**Your tasks**
(A) Translate this sentence from the speaker review into Spanish: "The three legs screw into the back swiftly and the covered connection port is easy to access."
(B) Name every grille cloth color that the speaker review says costs an extra £45.
(C) Copy, word for word, the part of the speaker review starting with "First things first: The" and going on through "top-notch audio quality.".

**Extract provided**
Skip to main content

Bang & Olufsen BeoPlay A9 review


  • Excellent audio performance
  • Bizarre yet stunning design
  • Streams audio via AirPlay and DLNA
  • Easy to set up


  • Prohibitively expensive
  • Could cause jealousy among friends!

First things first: The Bang & Olufsen BeoPlay A9 is a £1,700 speaker system. If you're still reading, you're either a curious soul, or you’re actually debating dropping some serious coin on a high quality, beautifully designed audio system. You're probably wondering: Is this thing all looks, and no substance? In short, no.

The BeoPlay A9 sounds superb. It's powerful, well-balanced, and brings major bass response to the room without destroying the music mix. It streams audio wirelessly via AirPlay and DLNA, and it's easy to set up. If you're prepared to spend the money and are committed to a life of people asking "What on Earth is that?" you will be handsomely rewarded. The price is astronomical, but make no mistake, this speaker unit boasts not just an innovative design, but also top-notch audio quality.


The A9's speaker housing measures 700mm wide and 210mm deep, and it stands 910mm tall when the legs are screwed in. This thing looks a little like a satellite dish on a tripod, or maybe the Death Star, if the Death Star wasn't a full three-dimensional sphere. I cannot for the life of me decide whether it looks stunning or ridiculous. Like some iconic designs, I think it's probably a bit of both. For all of its unique design, however, it's remarkably easy to set up. The three legs screw into the back swiftly and the covered connection port is easy to access.

On the back panel, there's an RCA line-in (but no 3.5mm or optical input), as well as the connection for the power cable, a USB port (for sharing Wi-Fi settings during AirPlay setup), and an Ethernet connection. It would have been nice to see an Aux input here. Power and Wi-Fi buttons are situated at the top of the rear panel.

There's also a switch for speaker placement – Free (for open placement in a room), Wall (for against a wall), and Corner (for, naturally, in a corner). These modes adjust the sound output to optimise it for projection against nearby surfaces, or to account for the lack thereof. There are also reset and settings buttons on the back panel. The system is also wall-mountable, sans legs obviously, and yes, you can combine two speakers and make one the left and the other the right channel. (That'll cost you £3,400, though).

In all, the A9 houses 5 drivers – a 160 Watt, 8in bass driver, two 80 Watt 3in midrange drivers, and two 80 Watt 0.75in tweeters. With the grille cloth off, the surface is black, with what seems like an infinite number of vented circular holes for sound to push through. The surface is also convex, so sound is angled outward a bit, and some bass response also comes from sound projected out of the back panel as well. Grille cloths come in a variety of colours – white is standard, the others (red, green, silver, black, and brown) cost an extra £45. The legs are offered in Beech, Oak, or Teak.

**Listing**
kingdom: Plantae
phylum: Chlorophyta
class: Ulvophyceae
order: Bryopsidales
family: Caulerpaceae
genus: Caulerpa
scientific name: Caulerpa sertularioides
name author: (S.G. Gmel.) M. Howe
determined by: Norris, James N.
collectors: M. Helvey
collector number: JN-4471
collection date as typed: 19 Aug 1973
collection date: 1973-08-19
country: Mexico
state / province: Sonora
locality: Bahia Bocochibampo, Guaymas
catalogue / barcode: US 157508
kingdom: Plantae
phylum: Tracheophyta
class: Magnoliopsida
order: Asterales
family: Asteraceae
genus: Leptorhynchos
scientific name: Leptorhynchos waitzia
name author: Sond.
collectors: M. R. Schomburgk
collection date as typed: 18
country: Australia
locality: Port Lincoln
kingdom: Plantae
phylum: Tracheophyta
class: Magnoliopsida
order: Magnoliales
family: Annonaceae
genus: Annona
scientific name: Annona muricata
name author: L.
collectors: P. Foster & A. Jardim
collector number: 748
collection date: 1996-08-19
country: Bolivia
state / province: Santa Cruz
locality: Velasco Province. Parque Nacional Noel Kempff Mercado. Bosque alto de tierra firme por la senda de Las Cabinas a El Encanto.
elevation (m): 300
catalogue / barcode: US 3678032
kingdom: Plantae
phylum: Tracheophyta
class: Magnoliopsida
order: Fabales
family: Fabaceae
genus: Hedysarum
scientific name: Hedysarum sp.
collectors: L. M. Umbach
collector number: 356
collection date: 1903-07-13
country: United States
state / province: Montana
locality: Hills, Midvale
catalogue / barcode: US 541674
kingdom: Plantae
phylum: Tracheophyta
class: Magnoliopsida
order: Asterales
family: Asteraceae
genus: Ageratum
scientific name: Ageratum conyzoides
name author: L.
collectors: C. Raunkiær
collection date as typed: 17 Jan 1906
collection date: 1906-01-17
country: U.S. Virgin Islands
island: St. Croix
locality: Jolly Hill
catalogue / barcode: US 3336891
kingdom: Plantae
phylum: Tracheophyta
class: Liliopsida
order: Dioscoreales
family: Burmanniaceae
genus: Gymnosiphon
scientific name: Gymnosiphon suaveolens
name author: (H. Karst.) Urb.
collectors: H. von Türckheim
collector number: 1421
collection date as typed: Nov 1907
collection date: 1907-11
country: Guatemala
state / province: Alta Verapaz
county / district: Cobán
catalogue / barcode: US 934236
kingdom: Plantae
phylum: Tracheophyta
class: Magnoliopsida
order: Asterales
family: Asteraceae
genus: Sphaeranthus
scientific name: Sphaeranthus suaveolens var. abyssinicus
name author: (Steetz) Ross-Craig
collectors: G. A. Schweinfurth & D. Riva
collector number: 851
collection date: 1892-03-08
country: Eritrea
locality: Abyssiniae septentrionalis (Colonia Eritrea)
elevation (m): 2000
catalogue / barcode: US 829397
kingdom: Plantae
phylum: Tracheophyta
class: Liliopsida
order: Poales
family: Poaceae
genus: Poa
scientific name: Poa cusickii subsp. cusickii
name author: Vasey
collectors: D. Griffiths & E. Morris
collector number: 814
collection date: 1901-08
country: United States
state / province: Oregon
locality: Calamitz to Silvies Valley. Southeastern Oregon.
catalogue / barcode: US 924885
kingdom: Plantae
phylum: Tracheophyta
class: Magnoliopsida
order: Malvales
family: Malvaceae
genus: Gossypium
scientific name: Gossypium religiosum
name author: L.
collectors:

**Responses by task**
(A) Las tres patas se atornillan rápidamente en la parte trasera y el puerto de conexión cubierto es de fácil acceso.

(B) Red, green, silver, black, and brown.

(C)
First things first: The Bang & Olufsen BeoPlay A9 is a £1,700 speaker system. If you're still reading, you're either a curious soul, or you’re actually debating dropping some serious coin on a high quality, beautifully designed audio system. You're probably wondering: Is this thing all looks, and no substance? In short, no.

The BeoPlay A9 sounds superb. It's powerful, well-balanced, and brings major bass response to the room without destroying the music mix. It streams audio wirelessly via AirPlay and DLNA, and it's easy to set up. If you're prepared to spend the money and are committed to a life of people asking "What on Earth is that?" you will be handsomely rewarded. The price is astronomical, but make no mistake, this speaker unit boasts not just an innovative design, but also top-notch audio quality.